The Search for an Exomoon: Have We Finally Found One?

For decades, astronomers have discovered thousands of exoplanets orbiting distant stars, yet no moon beyond our Solar System has been conclusively confirmed. These hypothetical worlds, known as exomoons, are expected to exist because moons are common around planets in our own system. Jupiter and Saturn host dozens of moons, and even smaller planets such as Earth and Mars possess natural satellites. The question has never been whether exomoons exist in principle, but whether scientists can detect them with current technology. In recent years, researchers have reported intriguing candidates, raising the possibility that the first confirmed exomoon may be within reach.

Why Exomoons Should Exist

Planet formation theory suggests that moons form naturally as byproducts of planetary systems. During the early stages of star and planet formation, disks of gas and dust surround young stars. Large planets can develop their own smaller disks, from which moons may coalesce. Alternatively, moons may be captured objects or fragments produced by collisions.

Because gas giants are abundant among known exoplanets, scientists expect that some of them host moons. Astrophysicist David Kipping of Columbia University has argued in peer-reviewed studies that “there is no compelling reason to think that moon formation is unique to our Solar System,” emphasizing that the processes that produced moons here likely operate elsewhere. Despite this expectation, detecting exomoons presents significant technical challenges.

How Scientists Search for Exomoons

Most exoplanets have been discovered using the transit method, in which astronomers observe a star’s brightness dipping as a planet passes in front of it. Detecting a moon requires identifying subtle additional changes in the light curve, which is the graph of brightness over time. One approach involves looking for transit timing variations. If a planet has a moon, the planet’s orbit around its shared centre of mass causes small shifts in the timing and duration of transits. Another method examines tiny secondary dips in brightness that might indicate a moon transiting the star either before or after the planet.

These signals are extremely faint. Even a large moon would produce only a small additional dip in starlight, often buried within observational noise. Data from NASA’s Kepler Space Telescope, which operated from 2009 to 2018, provided the precision necessary to attempt such measurements.

The Candidate Around Kepler 1625 b

In 2017, a team led by David Kipping reported evidence for a possible exomoon orbiting the Jupiter-sized planet Kepler 1625 b. The planet itself lies about 8,000 light-years away. Analysis of Kepler data suggested unusual transit timing variations consistent with the gravitational influence of a large moon.

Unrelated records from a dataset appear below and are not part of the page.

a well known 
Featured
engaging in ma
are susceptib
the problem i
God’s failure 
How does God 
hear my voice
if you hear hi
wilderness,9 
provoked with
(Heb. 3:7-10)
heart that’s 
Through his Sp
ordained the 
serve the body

Follow-up observations using the Hubble Space Telescope strengthened the case. In a 2018 paper published in Science Advances, the team reported additional transit features that could be explained by a Neptune-sized moon orbiting the planet. If confirmed, this object would be far larger than any moon in our Solar System. Kipping stated at the time that the evidence was “consistent with a moon,” though he emphasised that further data would be required for confirmation. The team described the candidate as tentative rather than definitive.

Scientific Debate and Uncertainty

The proposed Kepler 1625 b moon has generated significant debate within the astronomy community. Independent analyses of the same data have produced mixed conclusions. Some researchers argue that the signal may arise from stellar activity or data systematics rather than a true moon. A 2019 study published in The Astrophysical Journal questioned whether the observed signal could be explained without invoking a moon. Other astronomers have emphasised that the limited number of transits observed makes statistical certainty difficult.

Astrophysicist René Heller, who has conducted extensive research on moon detection, has noted that “extraordinary claims require extraordinary evidence,” highlighting the importance of multiple independent confirmations before declaring the discovery of an exomoon. As of now, no exomoon has been universally accepted by the scientific community.

What Future Observations May Reveal

New telescopes may improve the search. The James Webb Space Telescope provides greater sensitivity and may help reobserve candidate systems with improved precision. Upcoming missions such as the European Space Agency’s PLATO telescope are also expected to detect additional exoplanets suitable for moon searches. Advances in data analysis techniques, including improved modelling of stellar variability and instrument noise, are also enhancing the ability to distinguish real signals from artefacts.

Researchers continue to scan Kepler’s archival data and data from the Transiting Exoplanet Survey Satellite for additional moon candidates. Statistical surveys aim to determine whether large exomoons are common or rare.

Conclusion

The search for an exomoon has produced promising but unconfirmed candidates, most notably the object proposed around Kepler 1625 b. While the observational evidence suggests that a large moon may orbit that distant planet, the data remain subject to debate and require further confirmation. Astronomers expect exomoons to exist because moon formation is a natural outcome of planetary evolution. However, detecting them requires measuring extremely subtle signals at vast distances.

For now, the first confirmed exomoon remains elusive. Yet the tools and techniques continue to improve, and the question is no longer whether exomoons exist in theory, but when the evidence will be strong enough to confirm one beyond doubt.